[DATA SECTION Boundary: Start]

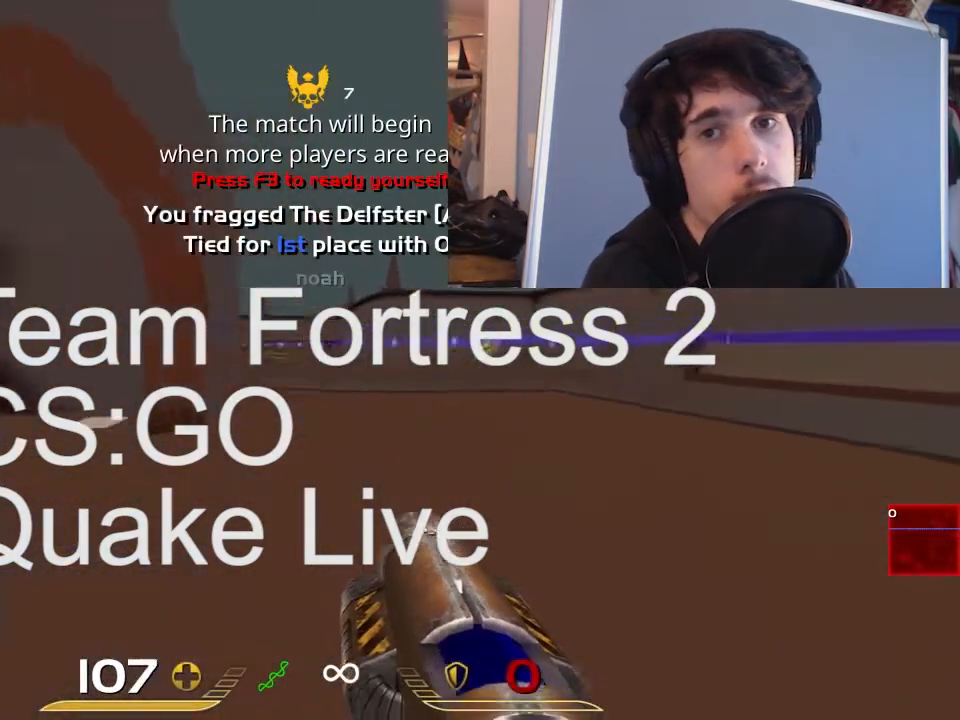
{"keys": ["d"], "mouse": ["right"], "events": [[133, "a", "down"], [167, "mouse_right", "down"], [200, "d", "up"], [400, "d", "down"], [433, "a", "up"]]}
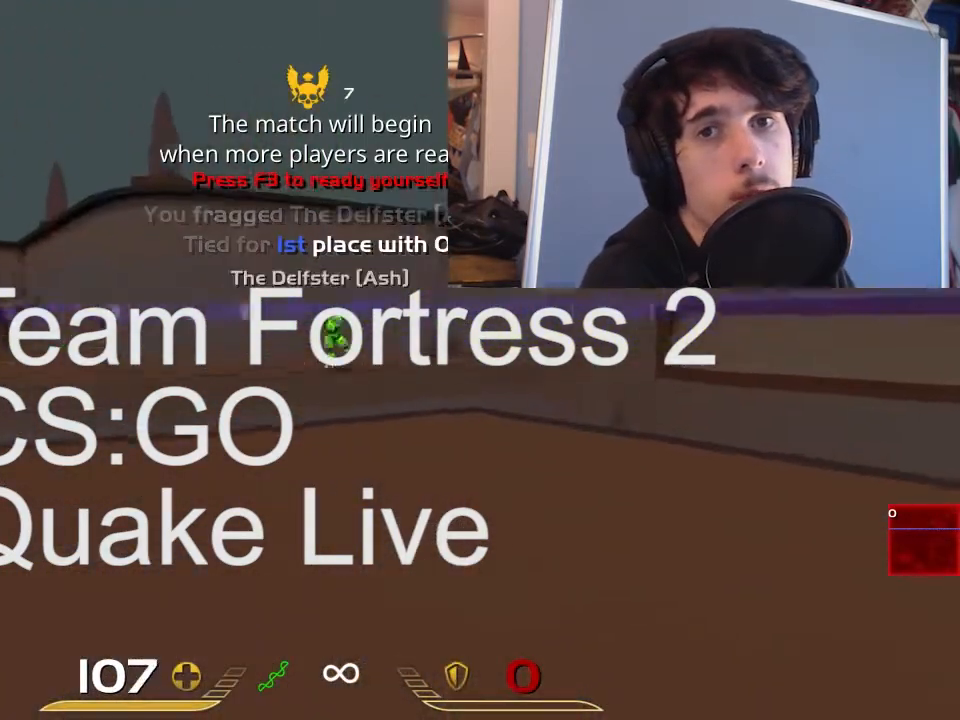
{"keys": ["a", "w"], "mouse": [], "events": [[183, "a", "down"], [183, "d", "up"], [250, "mouse_left", "down"], [283, "mouse_right", "up"], [350, "mouse_left", "up"], [417, "w", "down"]]}
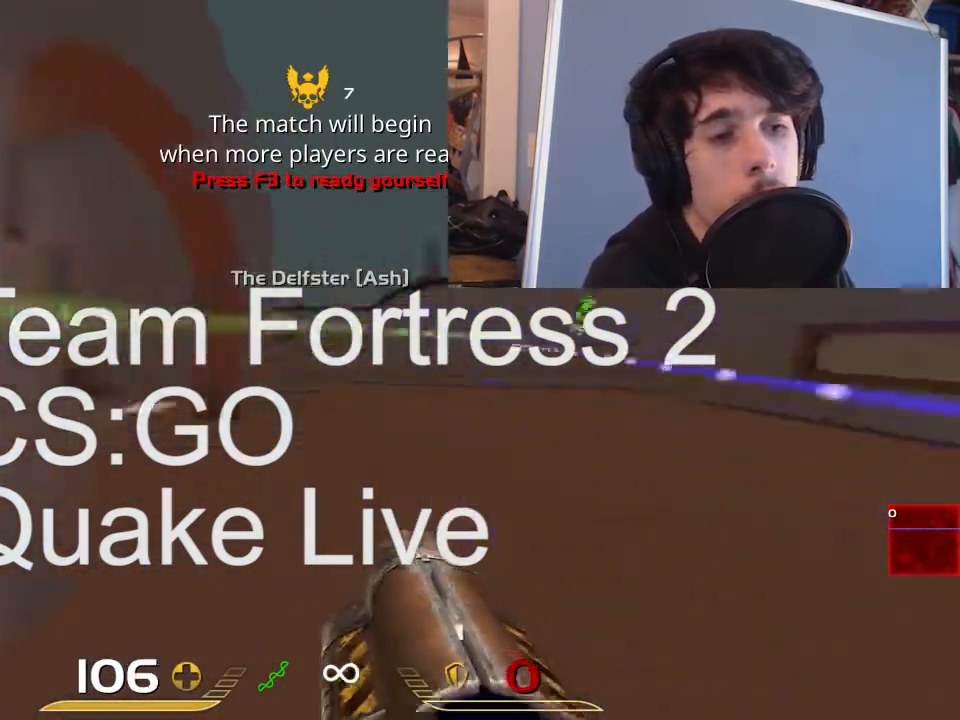
{"keys": ["a"], "mouse": [], "events": [[50, "a", "up"], [250, "space", "down"], [283, "a", "down"], [383, "w", "up"], [417, "space", "up"]]}
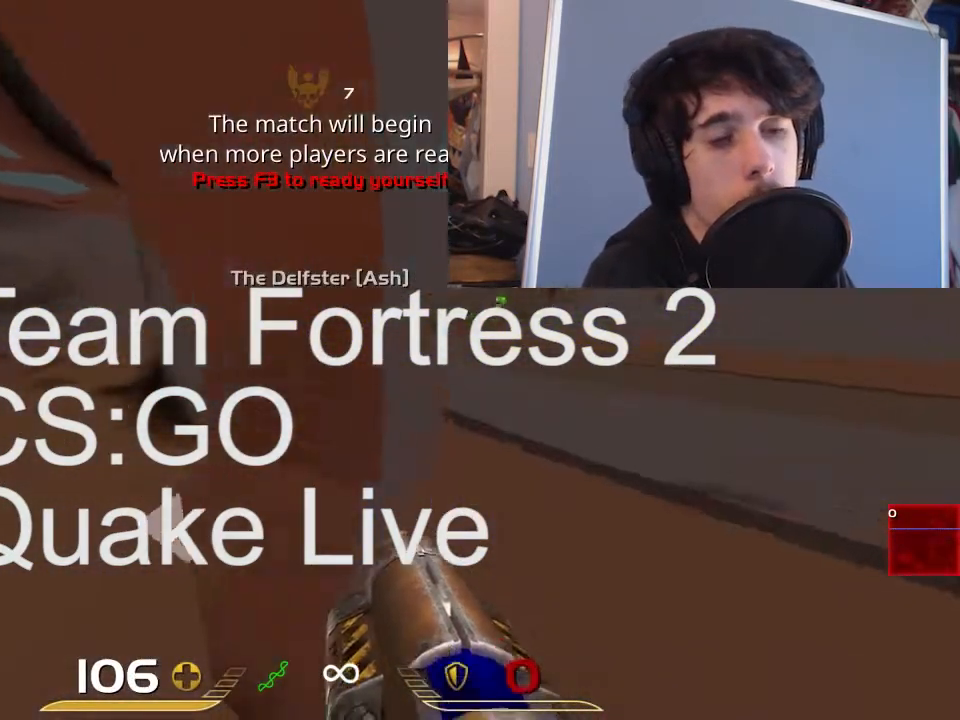
{"keys": ["d", "w"], "mouse": [], "events": [[67, "s", "down"], [133, "a", "up"], [167, "d", "down"], [200, "s", "up"], [333, "w", "down"]]}
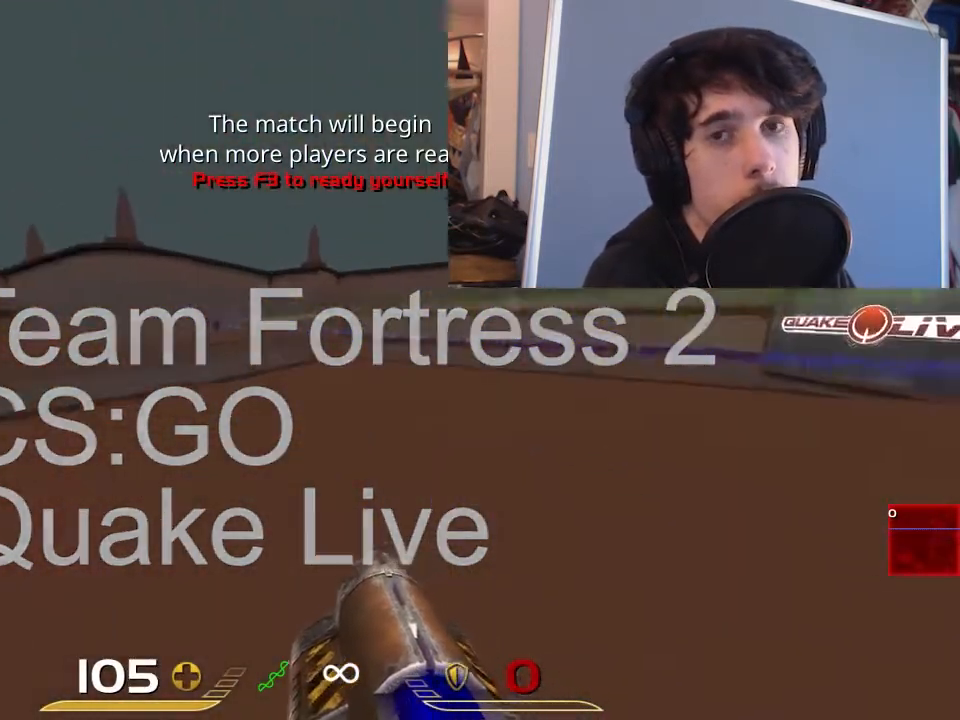
{"keys": ["a"], "mouse": [], "events": [[33, "w", "up"], [167, "a", "down"], [200, "d", "up"], [300, "w", "down"], [367, "space", "down"], [483, "space", "up"], [483, "w", "up"]]}
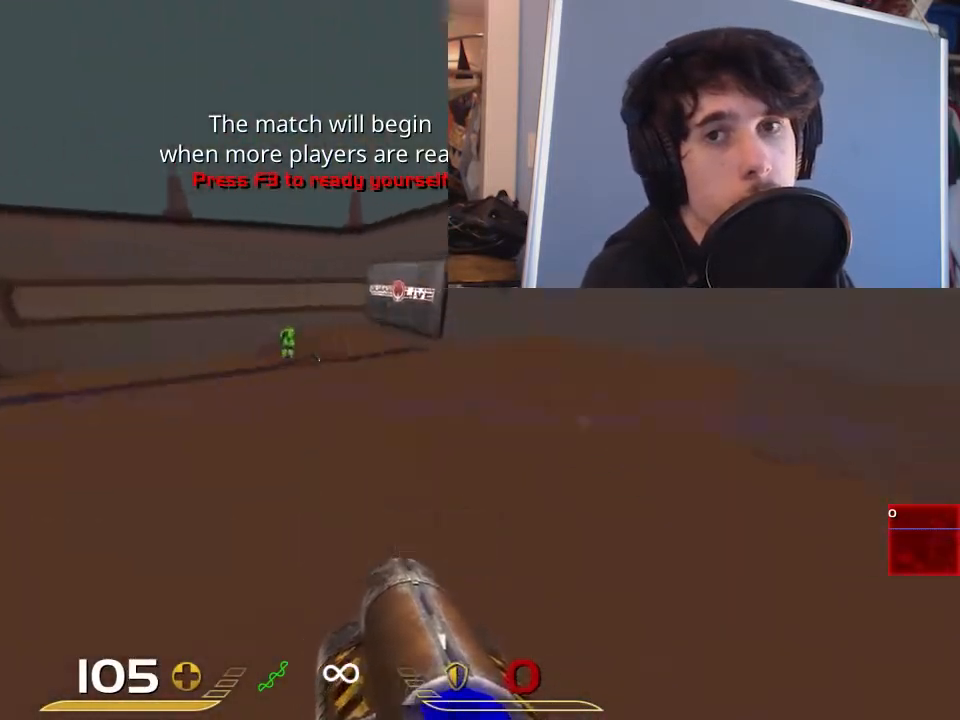
{"keys": ["d"], "mouse": [], "events": [[17, "a", "up"], [150, "mouse_left", "down"], [250, "d", "down"], [250, "mouse_left", "up"]]}
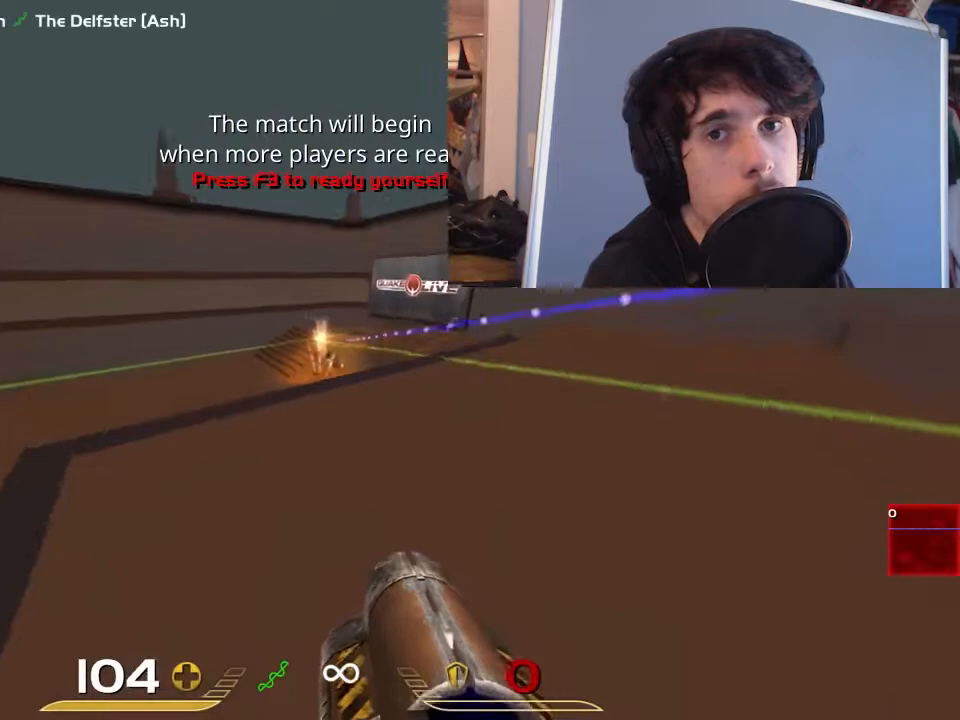
{"keys": ["a", "d", "s"], "mouse": [], "events": [[250, "s", "down"], [483, "a", "down"]]}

[DATA SECTION Boundary: End]

ACTIVITY - Could you retype each line of the material above exactly, skipping the pictures?

RESPONSE BOX -
{"keys": ["d"], "mouse": ["right"], "events": [[133, "a", "down"], [167, "mouse_right", "down"], [200, "d", "up"], [400, "d", "down"], [433, "a", "up"]]}
{"keys": ["a", "w"], "mouse": [], "events": [[183, "a", "down"], [183, "d", "up"], [250, "mouse_left", "down"], [283, "mouse_right", "up"], [350, "mouse_left", "up"], [417, "w", "down"]]}
{"keys": ["a"], "mouse": [], "events": [[50, "a", "up"], [250, "space", "down"], [283, "a", "down"], [383, "w", "up"], [417, "space", "up"]]}
{"keys": ["d", "w"], "mouse": [], "events": [[67, "s", "down"], [133, "a", "up"], [167, "d", "down"], [200, "s", "up"], [333, "w", "down"]]}
{"keys": ["a"], "mouse": [], "events": [[33, "w", "up"], [167, "a", "down"], [200, "d", "up"], [300, "w", "down"], [367, "space", "down"], [483, "space", "up"], [483, "w", "up"]]}
{"keys": ["d"], "mouse": [], "events": [[17, "a", "up"], [150, "mouse_left", "down"], [250, "d", "down"], [250, "mouse_left", "up"]]}
{"keys": ["a", "d", "s"], "mouse": [], "events": [[250, "s", "down"], [483, "a", "down"]]}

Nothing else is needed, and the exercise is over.